What is being asked. Please copy the records below, swapping "attached photograph" for "enclosed image" wherever it occurs and keeping everything else the same. Leave the pictures out of your copy.

Entries shown.
===============

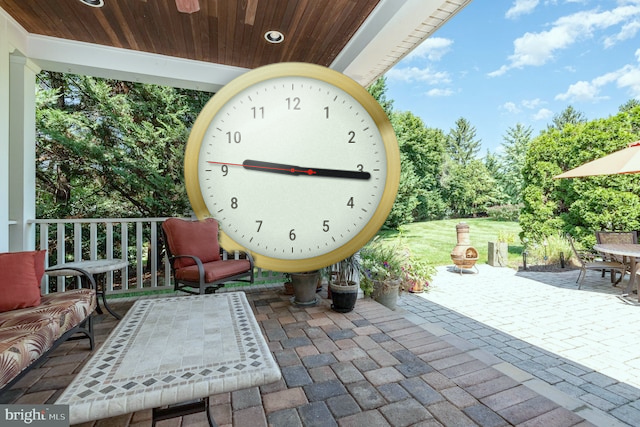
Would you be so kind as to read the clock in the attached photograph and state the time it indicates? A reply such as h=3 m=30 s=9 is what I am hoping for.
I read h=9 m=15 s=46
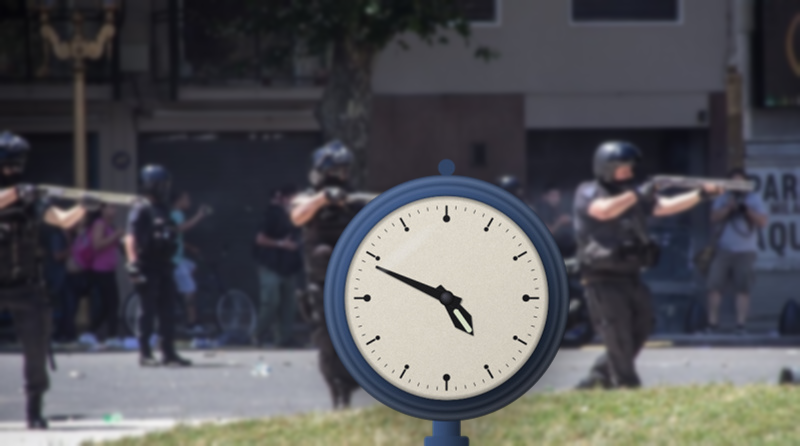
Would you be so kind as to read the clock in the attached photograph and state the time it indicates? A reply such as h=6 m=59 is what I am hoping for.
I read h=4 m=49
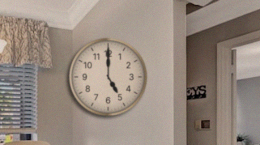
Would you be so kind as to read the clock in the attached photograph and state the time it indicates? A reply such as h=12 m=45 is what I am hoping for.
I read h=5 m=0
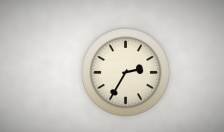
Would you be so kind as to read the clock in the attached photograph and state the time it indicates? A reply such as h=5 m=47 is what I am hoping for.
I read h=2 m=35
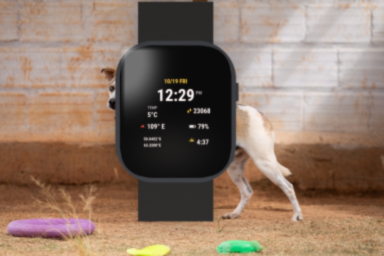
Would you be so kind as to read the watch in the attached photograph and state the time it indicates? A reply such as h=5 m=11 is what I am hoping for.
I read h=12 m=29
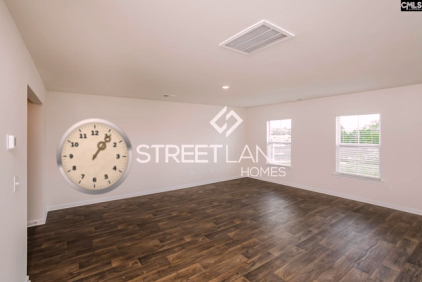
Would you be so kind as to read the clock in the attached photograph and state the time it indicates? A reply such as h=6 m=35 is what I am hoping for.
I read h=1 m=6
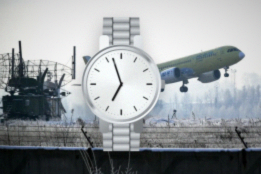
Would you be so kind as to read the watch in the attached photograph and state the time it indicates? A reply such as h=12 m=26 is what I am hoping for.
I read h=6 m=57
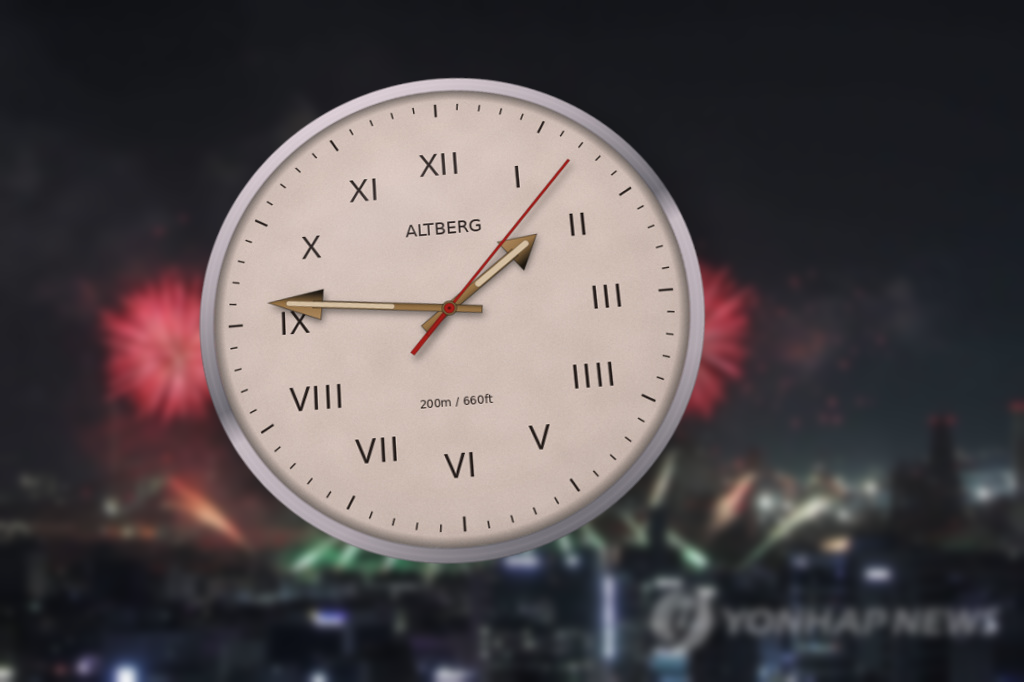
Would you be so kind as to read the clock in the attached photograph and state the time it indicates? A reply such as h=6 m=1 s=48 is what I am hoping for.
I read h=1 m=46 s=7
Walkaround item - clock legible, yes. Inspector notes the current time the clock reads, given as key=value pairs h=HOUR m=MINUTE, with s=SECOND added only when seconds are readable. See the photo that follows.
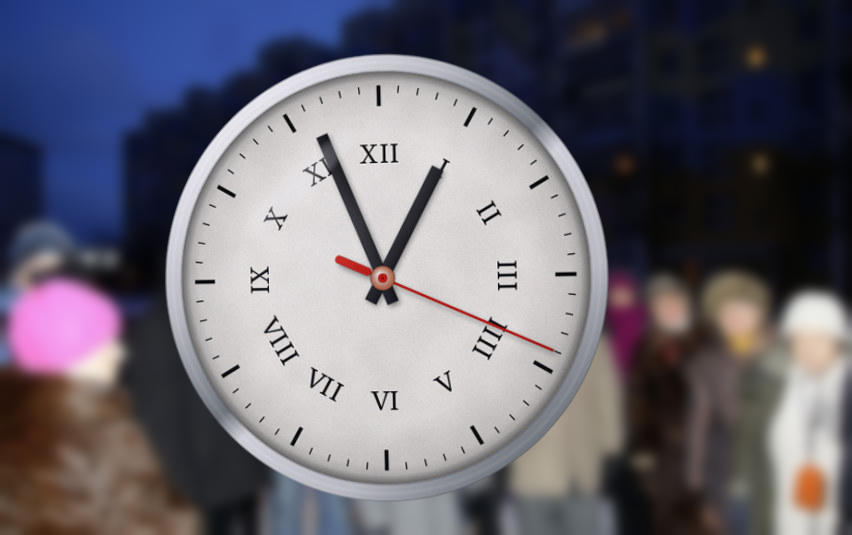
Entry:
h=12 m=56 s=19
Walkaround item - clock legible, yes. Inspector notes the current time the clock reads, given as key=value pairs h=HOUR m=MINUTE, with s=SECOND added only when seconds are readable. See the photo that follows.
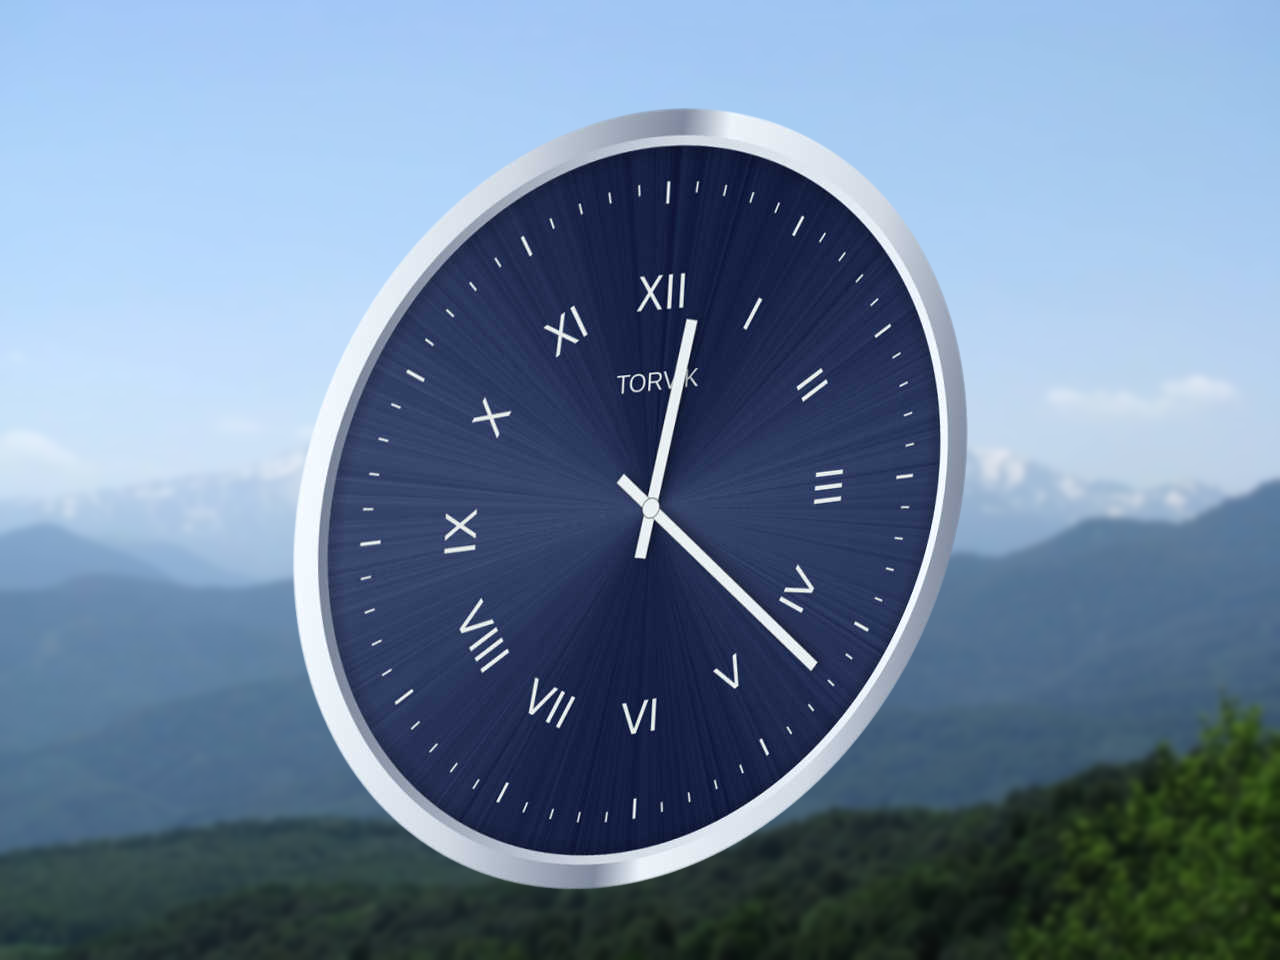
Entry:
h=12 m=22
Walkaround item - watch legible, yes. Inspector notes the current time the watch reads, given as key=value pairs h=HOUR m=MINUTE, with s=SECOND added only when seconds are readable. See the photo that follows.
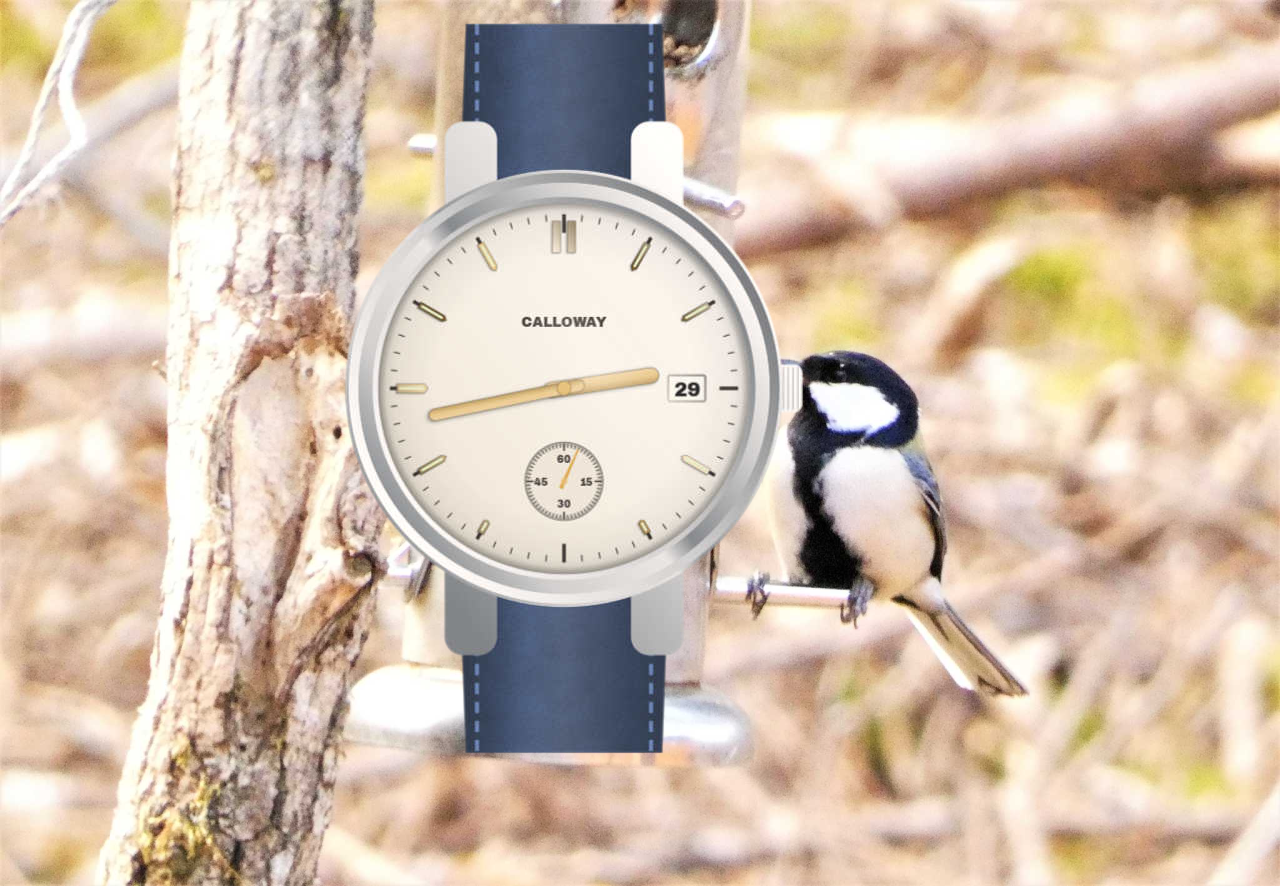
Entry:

===============

Final result.
Would you be so kind as to read the clock in the enclosed image and state the time it indicates? A reply such as h=3 m=30 s=9 is what I am hoping for.
I read h=9 m=15 s=46
Would you be so kind as to read the clock in the enclosed image and state the time it indicates? A reply such as h=6 m=59 is what I am hoping for.
I read h=4 m=49
Would you be so kind as to read the clock in the enclosed image and state the time it indicates? A reply such as h=12 m=45 is what I am hoping for.
I read h=5 m=0
Would you be so kind as to read the clock in the enclosed image and state the time it indicates? A reply such as h=5 m=47 is what I am hoping for.
I read h=2 m=35
Would you be so kind as to read the watch in the enclosed image and state the time it indicates? A reply such as h=5 m=11 is what I am hoping for.
I read h=12 m=29
Would you be so kind as to read the clock in the enclosed image and state the time it indicates? A reply such as h=6 m=35 is what I am hoping for.
I read h=1 m=6
Would you be so kind as to read the watch in the enclosed image and state the time it indicates? A reply such as h=12 m=26 is what I am hoping for.
I read h=6 m=57
Would you be so kind as to read the clock in the enclosed image and state the time it indicates? A reply such as h=6 m=1 s=48 is what I am hoping for.
I read h=1 m=46 s=7
Walkaround item - clock legible, yes. Inspector notes the current time the clock reads, given as key=value pairs h=HOUR m=MINUTE, with s=SECOND added only when seconds are readable. See the photo that follows.
Entry:
h=12 m=56 s=19
Walkaround item - clock legible, yes. Inspector notes the current time the clock reads, given as key=value pairs h=HOUR m=MINUTE, with s=SECOND added only when seconds are readable. See the photo that follows.
Entry:
h=12 m=22
Walkaround item - watch legible, yes. Inspector notes the current time the watch reads, given as key=value pairs h=HOUR m=MINUTE, with s=SECOND added only when seconds are readable. See the photo that follows.
Entry:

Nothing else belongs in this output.